» **Brano del documento**
È un uomo affabile Luca Pignatelli, 52 anni, nato a Milano, figlio dello scultore Ercole Pignatelli, tra gli artisti italiani più noti e apprezzati nel mondo: un uomo affabile e anche molto sorridente. Un artista che conosce la sua strada ed è consapevole del suo lavoro. Oggi, al museo di Capodimonte di Napoli apre una sua mostra molto importante, che si potrà visitare fino alla fine di luglio. E per chi ancora non lo conosce sarà un’occasione per stupirsi e meravigliarsi di questo artista e che da anni fa una cosa molto importante: prova a rimettere la memoria e la storia al centro delle nostre vite. Lo fa senza intellettualismi e senza distanza. Lo fa lavorando su grandi teloni, che si utilizzavano nei magazzini ferroviari, con una tecnica che è tutta da scoprire e che ti sorprende. Lo fa da anni nel suo studio, alla periferia di Milano dove vado a trovarlo. È un loft grandissimo, su due piani, fitto di opere accatastate come fosse un atelier di un pittore dell’Ottocento. Solo che le opere di Luca Pignatelli sono grandissime, anche quattro o cinque metri per tre. Entri dal portoncino dello studio e mai ti aspetteresti di vedere quello che invece troverai: centinaia di metri quadri di opere che sono la sintesi di un lavoro di anni. Un lavoro denso, fatto con una discrezione, una passione che ha una sua misura e al tempo stesso una grande intensità.

[Voci della collezione]
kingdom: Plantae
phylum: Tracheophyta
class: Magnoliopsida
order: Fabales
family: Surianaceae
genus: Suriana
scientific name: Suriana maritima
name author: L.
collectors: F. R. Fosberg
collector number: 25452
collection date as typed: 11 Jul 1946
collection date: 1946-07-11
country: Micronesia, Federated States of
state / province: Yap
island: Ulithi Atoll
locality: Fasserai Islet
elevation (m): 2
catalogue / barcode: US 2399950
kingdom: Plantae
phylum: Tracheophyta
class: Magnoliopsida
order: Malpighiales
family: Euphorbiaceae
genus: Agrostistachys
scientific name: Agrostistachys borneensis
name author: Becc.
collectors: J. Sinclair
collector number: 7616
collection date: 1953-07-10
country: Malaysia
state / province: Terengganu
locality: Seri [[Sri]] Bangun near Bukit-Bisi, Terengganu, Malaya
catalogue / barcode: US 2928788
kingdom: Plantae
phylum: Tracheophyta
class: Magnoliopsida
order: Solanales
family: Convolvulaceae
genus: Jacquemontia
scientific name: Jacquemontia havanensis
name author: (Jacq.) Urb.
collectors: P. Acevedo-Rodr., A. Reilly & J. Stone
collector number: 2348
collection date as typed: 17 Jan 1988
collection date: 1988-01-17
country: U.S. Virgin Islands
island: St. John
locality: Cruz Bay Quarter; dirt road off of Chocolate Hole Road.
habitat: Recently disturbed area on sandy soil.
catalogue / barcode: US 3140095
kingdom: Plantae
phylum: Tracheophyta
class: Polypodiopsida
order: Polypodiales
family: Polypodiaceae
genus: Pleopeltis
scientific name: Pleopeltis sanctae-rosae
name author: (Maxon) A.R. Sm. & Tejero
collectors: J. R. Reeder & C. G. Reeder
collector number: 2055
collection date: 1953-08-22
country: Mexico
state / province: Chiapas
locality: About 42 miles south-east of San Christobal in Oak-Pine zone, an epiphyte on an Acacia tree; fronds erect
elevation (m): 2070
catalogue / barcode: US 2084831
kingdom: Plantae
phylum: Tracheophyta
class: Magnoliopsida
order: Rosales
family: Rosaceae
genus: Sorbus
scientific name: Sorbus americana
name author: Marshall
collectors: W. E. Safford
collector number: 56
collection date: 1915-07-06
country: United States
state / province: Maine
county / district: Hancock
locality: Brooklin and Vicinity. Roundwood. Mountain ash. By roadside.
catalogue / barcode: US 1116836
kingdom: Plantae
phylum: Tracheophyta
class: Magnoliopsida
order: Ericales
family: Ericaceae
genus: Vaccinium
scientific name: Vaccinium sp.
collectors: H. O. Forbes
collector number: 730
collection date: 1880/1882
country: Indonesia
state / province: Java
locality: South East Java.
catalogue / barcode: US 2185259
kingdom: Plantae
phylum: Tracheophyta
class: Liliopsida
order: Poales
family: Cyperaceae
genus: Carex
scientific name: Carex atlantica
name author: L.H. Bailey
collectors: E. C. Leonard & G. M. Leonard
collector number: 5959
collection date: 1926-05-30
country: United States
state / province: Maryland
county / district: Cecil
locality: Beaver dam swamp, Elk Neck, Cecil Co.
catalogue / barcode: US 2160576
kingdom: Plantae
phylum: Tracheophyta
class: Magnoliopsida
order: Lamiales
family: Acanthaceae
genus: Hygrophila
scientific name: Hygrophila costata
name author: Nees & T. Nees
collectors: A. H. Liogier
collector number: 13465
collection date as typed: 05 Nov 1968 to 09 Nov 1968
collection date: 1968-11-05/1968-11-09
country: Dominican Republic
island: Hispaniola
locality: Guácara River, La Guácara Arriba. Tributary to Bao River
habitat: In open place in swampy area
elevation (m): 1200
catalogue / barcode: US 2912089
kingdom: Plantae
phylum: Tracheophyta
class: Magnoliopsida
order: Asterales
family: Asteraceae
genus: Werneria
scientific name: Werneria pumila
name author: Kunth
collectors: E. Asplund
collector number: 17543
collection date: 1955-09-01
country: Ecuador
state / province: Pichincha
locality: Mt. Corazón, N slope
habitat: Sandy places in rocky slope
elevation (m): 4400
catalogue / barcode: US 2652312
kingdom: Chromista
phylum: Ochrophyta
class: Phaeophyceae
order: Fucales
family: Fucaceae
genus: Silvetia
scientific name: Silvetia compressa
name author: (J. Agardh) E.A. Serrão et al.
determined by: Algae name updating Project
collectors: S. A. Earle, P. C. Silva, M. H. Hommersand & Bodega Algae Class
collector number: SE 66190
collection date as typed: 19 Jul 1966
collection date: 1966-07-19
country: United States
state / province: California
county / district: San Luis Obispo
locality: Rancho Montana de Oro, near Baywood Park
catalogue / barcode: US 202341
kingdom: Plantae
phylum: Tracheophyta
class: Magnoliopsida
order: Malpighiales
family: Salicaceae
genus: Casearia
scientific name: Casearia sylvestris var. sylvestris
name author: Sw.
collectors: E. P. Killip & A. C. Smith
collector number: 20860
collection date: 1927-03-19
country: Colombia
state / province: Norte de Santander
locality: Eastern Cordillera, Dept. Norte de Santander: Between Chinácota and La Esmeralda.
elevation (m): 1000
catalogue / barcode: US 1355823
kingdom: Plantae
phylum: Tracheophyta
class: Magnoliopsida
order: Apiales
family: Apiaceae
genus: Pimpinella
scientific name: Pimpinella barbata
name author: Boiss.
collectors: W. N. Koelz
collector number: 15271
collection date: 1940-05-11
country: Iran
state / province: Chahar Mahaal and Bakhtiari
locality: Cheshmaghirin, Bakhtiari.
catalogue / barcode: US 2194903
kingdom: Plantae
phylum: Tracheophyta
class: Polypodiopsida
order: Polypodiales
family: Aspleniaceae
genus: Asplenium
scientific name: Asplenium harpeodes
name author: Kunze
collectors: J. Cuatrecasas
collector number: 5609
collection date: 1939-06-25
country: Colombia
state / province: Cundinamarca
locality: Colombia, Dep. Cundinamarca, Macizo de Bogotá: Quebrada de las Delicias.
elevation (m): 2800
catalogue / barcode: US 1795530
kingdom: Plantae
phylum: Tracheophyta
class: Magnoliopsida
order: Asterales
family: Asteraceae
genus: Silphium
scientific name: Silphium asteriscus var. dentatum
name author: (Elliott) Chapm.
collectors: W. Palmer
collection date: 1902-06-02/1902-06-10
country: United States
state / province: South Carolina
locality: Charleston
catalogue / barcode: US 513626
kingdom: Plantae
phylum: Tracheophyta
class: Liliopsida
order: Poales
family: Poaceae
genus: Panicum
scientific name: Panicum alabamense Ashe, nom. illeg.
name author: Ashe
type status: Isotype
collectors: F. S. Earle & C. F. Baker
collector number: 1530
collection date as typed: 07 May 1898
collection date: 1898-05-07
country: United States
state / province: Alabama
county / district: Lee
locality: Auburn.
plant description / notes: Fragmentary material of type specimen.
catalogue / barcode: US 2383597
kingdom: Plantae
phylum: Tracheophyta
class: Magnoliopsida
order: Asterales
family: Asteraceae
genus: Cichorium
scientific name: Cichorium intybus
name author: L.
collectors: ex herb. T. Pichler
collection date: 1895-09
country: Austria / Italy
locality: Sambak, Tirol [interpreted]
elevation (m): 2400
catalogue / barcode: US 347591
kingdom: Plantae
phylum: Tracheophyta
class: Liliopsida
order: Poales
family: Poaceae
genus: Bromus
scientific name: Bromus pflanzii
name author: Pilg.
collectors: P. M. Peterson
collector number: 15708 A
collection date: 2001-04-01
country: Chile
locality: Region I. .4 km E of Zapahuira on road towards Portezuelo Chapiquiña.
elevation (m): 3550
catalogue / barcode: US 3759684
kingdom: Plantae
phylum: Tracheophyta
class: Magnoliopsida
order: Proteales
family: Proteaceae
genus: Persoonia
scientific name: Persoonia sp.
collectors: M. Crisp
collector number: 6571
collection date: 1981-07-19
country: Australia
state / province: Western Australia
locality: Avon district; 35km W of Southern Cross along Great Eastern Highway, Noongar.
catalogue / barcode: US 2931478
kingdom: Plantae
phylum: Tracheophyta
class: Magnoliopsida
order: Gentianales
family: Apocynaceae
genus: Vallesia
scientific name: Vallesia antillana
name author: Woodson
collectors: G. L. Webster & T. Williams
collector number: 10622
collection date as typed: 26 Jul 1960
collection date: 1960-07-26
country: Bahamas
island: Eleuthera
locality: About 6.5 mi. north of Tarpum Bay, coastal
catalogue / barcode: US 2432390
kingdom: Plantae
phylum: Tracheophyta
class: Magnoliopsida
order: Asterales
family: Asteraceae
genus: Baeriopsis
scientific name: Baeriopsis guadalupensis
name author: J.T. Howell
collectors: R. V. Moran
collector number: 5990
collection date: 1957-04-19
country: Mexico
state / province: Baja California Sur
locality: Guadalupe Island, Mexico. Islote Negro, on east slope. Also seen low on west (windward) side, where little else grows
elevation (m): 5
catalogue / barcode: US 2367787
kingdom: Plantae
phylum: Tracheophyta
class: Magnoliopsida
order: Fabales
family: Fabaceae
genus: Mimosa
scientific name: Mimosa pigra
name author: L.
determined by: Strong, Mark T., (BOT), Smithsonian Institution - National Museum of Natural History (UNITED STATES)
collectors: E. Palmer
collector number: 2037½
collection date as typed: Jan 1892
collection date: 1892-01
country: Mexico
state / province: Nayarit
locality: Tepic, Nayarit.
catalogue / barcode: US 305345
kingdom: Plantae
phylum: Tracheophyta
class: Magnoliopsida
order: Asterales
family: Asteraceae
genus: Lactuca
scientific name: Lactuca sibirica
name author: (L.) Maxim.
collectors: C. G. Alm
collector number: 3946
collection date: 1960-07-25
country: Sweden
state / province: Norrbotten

» **Esercizi**
• 1. Indica se le affermazioni seguenti concordano con il brano su Luca Pignatelli, rispondendo sì o no e citando le parole decisive: (a) Pignatelli è nato a Napoli; (b) la mostra a Capodimonte resterà aperta fino alla fine di luglio; (c) lo studio dell'artista si trova nel centro di Milano.
• 2. Prosegui il brano su Luca Pignatelli a partire dall'ultima frase riportata.

» **Soluzioni**
• 1.
(a) No: «nato a Milano».
(b) Sì: «che si potrà visitare fino alla fine di luglio».
(c) No: «alla periferia di Milano».

• 2.
Pignatelli mi accoglie quasi in punta di piedi. Il tempo di entrare e sei già davanti a una delle sue opere che ora sono in mostra a Napoli, Pompei, che occupa un’intera parete. E la prima cosa che ti viene da pensare è che la vorresti toccare quella tela, in questa giornata milanese, con una luce che si diffonde uniforme attraverso nuvole compatte e arriva passando dai finestroni del suo loft. Una luce che non brucia niente; rispetta quei colori scuri, quei teloni grandissimi dove di opera in opera scorrono bombardieri e volti di Afrodite, immagini pompeiane, boschi, grattacieli di New York e montagne che sembrano immaginate da un bambino americano degli anni Trenta che ha appena scoperto i fumetti.
È piena di spilli Pompei, che bloccano inserti di carta e altri materiali sul telone. Non è ancora terminata? Gli chiedo, ingenuo. E lui: «no, no, l’opera è finita». Sbagliamo entrambi. Avrei capito nelle centinaia di metri quadri del suo studio che Pignatelli è un genio dell’opera incompleta, un filosofo dell’indefinito, Lui le opere non le termina, perché non si possono finire, perché lascia buchi rammendati sulla tela, ma non rammendati del tutto, come a dare la sensazione che il materiale usato sia ancora provvisorio, sia in prestito da un mondo che ha radici lontane.
Gli chiedo come gli sia venuto in mente di dipingere su quei teloni che si usavano nei depositi ferroviari. «È accaduto molti anni fa. Li vidi per caso in un deposito ferroviario del sud e fu una folgorazione. Il sole sembrava volesse bruciarli». Da allora li compra dove può e dove sa. In Italia, ma anche in Europa. Li tiene piegati, nello studio, come si fosse in un negozio di stoffe, come coperte a disposizione per scaldarsi dal freddo. Un freddo culturale, storico: lo strano scollamento che abbiamo tra il presente e un passato lunghissimo che capiamo sempre meno, che è ancora più distante da noi dal punto di vista emotivo che da quello storico.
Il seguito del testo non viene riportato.